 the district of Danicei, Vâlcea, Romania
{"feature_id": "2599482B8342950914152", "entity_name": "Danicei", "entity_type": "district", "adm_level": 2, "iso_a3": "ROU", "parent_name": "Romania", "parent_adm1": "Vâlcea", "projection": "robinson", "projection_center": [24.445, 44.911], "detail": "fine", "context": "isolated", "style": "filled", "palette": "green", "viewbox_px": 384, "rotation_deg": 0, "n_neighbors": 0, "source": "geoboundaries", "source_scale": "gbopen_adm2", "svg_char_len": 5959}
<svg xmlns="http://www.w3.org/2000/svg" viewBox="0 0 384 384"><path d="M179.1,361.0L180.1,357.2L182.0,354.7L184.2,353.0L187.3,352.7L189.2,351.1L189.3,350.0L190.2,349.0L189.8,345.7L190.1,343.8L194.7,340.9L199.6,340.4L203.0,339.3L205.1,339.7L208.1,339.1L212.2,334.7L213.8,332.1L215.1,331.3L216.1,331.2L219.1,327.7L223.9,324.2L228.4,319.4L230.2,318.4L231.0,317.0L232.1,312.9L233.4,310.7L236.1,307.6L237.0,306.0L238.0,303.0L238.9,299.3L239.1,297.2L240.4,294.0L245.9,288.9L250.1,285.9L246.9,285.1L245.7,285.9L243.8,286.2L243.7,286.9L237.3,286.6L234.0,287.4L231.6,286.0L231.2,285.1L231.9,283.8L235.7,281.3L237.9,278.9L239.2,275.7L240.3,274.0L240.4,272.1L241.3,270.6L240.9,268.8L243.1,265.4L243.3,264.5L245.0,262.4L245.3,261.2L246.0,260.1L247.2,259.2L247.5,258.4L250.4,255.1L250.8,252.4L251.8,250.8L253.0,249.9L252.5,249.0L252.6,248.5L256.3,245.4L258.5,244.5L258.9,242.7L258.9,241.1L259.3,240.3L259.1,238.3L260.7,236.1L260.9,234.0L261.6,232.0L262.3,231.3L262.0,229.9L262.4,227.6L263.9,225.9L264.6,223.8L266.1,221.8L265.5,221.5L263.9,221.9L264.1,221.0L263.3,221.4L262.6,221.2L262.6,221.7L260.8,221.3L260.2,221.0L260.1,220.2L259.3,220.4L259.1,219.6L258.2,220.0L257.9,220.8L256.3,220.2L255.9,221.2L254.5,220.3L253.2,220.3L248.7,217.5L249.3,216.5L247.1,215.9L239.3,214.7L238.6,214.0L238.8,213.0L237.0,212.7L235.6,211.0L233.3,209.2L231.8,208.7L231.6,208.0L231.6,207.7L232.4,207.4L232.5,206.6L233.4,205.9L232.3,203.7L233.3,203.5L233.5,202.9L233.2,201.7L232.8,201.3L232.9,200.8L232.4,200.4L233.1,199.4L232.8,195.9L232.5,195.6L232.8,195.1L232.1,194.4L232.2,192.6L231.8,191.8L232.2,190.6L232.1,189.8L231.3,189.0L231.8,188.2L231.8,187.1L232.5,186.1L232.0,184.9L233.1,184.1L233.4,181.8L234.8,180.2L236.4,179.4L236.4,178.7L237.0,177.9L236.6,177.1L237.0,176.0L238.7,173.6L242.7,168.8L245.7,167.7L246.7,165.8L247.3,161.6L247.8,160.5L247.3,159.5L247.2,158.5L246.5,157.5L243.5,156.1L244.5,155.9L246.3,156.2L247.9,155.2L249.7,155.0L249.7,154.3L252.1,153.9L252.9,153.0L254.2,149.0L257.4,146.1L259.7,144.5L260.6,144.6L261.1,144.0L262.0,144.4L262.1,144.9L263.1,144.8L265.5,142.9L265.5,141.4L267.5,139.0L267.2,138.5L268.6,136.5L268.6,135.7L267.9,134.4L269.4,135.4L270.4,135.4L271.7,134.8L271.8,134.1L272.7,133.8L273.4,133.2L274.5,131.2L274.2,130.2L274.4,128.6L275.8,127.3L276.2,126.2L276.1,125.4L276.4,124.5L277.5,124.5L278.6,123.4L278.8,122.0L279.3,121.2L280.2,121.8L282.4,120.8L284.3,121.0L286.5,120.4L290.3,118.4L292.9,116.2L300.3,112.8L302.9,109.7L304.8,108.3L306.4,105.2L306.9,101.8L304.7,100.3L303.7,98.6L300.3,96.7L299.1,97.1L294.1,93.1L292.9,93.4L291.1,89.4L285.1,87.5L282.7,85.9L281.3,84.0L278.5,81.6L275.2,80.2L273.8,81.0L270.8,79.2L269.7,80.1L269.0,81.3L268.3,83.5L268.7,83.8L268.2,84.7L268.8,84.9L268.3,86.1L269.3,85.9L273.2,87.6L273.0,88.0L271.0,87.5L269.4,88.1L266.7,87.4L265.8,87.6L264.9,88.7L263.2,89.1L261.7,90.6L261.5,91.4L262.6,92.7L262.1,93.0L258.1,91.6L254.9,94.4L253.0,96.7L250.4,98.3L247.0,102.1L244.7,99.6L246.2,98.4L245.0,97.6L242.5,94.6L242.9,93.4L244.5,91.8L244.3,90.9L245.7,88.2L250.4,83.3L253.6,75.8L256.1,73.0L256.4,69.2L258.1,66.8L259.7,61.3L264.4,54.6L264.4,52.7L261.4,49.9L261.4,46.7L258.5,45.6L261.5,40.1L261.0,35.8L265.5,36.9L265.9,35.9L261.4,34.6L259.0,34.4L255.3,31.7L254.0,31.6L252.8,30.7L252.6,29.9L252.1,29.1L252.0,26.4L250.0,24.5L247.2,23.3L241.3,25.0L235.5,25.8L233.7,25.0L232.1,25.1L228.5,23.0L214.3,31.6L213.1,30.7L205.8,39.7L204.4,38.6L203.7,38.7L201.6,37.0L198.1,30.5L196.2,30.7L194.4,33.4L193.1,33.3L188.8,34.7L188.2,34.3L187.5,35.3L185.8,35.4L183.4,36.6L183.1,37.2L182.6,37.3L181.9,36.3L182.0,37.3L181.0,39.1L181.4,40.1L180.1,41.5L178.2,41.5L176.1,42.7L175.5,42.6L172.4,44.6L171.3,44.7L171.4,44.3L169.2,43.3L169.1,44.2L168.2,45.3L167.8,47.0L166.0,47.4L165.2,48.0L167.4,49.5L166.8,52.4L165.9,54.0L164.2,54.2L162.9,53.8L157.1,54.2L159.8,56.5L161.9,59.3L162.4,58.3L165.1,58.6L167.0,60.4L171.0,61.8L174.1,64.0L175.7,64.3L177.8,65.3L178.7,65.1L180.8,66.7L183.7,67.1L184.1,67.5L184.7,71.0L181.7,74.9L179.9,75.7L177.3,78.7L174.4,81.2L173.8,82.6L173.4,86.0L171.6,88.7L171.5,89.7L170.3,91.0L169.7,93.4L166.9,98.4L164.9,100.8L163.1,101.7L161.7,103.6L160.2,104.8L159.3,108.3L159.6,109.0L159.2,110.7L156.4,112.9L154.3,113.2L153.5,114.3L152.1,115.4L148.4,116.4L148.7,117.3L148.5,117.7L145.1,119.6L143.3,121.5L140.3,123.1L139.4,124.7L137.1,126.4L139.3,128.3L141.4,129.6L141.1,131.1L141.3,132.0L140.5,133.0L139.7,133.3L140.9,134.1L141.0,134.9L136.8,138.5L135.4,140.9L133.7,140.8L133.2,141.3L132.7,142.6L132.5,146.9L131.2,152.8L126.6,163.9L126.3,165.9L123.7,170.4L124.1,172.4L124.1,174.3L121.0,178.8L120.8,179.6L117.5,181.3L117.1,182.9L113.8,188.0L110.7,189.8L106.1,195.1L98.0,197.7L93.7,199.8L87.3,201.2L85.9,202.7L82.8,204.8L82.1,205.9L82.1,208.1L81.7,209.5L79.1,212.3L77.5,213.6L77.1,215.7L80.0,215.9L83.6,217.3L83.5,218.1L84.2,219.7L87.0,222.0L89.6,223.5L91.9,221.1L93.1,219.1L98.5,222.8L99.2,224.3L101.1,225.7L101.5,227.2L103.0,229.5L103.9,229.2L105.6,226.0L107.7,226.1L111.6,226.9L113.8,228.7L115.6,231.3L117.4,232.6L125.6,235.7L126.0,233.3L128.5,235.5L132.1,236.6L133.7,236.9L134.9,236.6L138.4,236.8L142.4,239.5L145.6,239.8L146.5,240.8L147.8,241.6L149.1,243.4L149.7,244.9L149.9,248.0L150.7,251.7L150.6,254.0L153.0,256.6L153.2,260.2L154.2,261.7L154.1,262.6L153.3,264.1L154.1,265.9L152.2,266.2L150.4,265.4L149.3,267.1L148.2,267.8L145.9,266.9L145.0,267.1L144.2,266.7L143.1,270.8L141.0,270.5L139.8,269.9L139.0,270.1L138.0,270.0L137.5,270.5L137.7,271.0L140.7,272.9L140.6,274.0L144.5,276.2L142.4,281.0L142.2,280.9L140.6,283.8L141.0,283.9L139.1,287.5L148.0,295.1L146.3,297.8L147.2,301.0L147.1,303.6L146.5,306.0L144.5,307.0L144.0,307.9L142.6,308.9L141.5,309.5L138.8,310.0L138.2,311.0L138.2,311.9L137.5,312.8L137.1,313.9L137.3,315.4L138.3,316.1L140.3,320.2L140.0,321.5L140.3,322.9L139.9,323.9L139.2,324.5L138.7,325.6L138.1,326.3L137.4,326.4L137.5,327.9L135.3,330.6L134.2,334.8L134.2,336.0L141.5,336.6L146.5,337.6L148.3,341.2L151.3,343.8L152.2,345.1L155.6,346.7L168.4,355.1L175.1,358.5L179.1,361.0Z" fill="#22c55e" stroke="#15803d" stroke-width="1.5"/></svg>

---

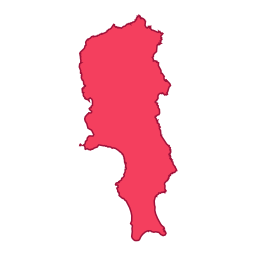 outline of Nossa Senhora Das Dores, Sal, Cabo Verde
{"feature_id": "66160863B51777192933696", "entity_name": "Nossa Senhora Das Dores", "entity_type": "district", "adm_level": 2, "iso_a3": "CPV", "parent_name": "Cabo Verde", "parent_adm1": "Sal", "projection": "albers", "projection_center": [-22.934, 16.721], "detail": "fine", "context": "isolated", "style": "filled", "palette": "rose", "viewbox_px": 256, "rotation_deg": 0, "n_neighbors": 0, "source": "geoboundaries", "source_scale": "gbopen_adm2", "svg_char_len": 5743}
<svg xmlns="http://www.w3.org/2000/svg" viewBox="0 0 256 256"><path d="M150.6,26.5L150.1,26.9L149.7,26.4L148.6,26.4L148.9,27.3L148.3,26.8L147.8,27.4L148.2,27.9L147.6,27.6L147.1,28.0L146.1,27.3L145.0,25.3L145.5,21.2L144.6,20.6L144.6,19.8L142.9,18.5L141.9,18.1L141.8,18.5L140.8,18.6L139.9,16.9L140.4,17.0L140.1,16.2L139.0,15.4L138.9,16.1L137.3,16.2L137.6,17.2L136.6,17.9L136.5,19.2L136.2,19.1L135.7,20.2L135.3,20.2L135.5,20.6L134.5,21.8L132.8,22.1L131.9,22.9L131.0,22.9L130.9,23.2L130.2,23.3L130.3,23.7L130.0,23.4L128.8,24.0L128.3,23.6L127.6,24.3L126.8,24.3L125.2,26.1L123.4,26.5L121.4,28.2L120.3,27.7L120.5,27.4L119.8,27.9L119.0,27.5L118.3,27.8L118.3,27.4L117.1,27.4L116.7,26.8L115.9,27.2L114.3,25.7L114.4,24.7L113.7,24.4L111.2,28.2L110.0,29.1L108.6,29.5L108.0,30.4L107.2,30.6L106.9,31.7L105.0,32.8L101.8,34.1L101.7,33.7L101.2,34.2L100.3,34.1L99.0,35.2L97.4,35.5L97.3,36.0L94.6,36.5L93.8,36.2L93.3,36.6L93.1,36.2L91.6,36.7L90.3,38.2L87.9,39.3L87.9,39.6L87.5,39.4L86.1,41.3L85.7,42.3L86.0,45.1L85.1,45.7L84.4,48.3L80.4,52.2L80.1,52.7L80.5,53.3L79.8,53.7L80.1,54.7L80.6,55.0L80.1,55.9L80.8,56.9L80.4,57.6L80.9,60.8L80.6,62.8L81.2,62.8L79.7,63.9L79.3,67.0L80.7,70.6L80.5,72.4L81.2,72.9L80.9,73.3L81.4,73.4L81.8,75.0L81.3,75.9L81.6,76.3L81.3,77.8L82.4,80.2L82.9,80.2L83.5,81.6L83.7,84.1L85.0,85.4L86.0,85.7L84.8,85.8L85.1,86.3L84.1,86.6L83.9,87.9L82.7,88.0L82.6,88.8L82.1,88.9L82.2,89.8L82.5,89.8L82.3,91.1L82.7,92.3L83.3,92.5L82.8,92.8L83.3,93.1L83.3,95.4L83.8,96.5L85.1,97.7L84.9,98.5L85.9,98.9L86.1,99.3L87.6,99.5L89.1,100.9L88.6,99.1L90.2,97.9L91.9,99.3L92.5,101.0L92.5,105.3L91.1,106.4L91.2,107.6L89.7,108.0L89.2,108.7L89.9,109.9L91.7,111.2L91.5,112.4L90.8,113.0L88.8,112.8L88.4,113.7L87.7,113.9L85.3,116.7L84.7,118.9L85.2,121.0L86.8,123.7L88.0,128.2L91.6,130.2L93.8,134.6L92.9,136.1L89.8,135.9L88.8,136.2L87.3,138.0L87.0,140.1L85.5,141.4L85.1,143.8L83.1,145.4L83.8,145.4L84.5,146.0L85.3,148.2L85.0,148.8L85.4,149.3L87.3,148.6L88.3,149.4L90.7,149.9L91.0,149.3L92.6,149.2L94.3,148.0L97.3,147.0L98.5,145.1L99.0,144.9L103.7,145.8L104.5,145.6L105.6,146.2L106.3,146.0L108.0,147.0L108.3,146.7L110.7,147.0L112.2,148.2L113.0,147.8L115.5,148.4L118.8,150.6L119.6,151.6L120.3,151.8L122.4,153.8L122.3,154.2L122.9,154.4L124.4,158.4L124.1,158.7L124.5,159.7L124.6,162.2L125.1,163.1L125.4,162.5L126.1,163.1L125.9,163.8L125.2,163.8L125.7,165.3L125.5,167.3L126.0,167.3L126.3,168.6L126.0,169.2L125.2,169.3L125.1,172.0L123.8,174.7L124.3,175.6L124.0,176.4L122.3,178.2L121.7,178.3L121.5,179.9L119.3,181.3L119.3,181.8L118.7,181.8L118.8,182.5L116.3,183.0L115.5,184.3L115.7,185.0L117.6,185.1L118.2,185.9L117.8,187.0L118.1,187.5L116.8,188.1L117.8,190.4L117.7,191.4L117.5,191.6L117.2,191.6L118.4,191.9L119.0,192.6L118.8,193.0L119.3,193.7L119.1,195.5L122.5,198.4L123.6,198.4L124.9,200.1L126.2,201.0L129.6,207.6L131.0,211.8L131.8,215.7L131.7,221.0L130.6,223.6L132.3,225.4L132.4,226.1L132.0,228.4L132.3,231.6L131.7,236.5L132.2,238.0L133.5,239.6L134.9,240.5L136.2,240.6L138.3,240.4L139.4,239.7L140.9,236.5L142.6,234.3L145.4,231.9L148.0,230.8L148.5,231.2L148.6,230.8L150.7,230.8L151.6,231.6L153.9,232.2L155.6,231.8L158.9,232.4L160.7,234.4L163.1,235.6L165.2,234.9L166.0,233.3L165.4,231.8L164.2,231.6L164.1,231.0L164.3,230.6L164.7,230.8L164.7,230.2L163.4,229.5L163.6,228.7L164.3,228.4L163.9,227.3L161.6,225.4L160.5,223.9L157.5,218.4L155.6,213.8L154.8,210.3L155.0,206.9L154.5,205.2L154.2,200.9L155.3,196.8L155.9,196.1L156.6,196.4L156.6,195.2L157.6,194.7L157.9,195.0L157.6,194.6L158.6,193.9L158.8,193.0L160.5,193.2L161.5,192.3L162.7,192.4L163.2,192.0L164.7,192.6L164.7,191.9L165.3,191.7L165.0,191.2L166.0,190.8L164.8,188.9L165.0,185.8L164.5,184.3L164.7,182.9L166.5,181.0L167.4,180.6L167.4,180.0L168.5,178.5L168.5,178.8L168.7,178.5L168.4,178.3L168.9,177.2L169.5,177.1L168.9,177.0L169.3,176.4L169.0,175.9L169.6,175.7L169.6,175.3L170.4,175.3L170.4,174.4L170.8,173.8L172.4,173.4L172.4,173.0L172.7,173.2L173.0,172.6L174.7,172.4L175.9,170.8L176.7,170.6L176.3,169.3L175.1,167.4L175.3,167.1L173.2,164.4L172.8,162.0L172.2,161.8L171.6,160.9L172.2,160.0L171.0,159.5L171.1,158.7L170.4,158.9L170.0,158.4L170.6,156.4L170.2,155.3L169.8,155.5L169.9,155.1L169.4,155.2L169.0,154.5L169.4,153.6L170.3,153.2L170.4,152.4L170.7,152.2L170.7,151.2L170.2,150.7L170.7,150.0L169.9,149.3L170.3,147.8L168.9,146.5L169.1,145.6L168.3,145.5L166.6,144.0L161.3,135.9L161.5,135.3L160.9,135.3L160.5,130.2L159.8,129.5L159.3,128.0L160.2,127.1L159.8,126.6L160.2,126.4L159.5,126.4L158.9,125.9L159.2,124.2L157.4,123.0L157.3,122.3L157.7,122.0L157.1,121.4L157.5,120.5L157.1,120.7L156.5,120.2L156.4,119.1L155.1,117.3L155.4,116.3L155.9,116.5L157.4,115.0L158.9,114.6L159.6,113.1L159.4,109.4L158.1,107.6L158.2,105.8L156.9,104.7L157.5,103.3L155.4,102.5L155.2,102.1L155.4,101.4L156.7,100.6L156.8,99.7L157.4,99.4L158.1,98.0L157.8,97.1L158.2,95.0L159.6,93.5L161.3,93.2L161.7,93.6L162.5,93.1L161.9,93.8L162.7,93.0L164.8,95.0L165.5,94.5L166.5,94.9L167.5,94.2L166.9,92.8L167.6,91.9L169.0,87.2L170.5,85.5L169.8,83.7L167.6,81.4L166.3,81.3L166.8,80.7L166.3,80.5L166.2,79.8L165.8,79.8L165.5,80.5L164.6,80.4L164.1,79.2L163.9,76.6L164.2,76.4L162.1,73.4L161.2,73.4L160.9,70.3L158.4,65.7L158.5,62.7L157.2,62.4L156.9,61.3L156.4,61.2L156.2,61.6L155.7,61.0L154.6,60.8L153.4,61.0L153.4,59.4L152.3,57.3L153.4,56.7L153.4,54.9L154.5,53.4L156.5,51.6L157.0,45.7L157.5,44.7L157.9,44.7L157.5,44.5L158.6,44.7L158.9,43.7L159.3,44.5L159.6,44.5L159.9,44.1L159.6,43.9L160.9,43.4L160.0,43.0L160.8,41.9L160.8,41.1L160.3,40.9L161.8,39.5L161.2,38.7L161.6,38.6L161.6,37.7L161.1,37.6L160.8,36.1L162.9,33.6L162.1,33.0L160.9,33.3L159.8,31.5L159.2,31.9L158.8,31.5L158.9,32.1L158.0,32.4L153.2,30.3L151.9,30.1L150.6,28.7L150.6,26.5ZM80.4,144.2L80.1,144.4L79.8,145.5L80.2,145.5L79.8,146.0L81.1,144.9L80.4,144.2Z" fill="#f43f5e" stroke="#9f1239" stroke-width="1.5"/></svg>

◆ **DIRECTIVE**: Please gather every line of the listing above that contains the string "Danicei", copying each line in full.

◆ **IN RESPONSE**:
 the district of Danicei, Vâlcea, Romania
{"feature_id": "2599482B8342950914152", "entity_name": "Danicei", "entity_type": "district", "adm_level": 2, "iso_a3": "ROU", "parent_name": "Romania", "parent_adm1": "Vâlcea", "projection": "robinson", "projection_center": [24.445, 44.911], "detail": "fine", "context": "isolated", "style": "filled", "palette": "green", "viewbox_px": 384, "rotation_deg": 0, "n_neighbors": 0, "source": "geoboundaries", "source_scale": "gbopen_adm2", "svg_char_len": 5959}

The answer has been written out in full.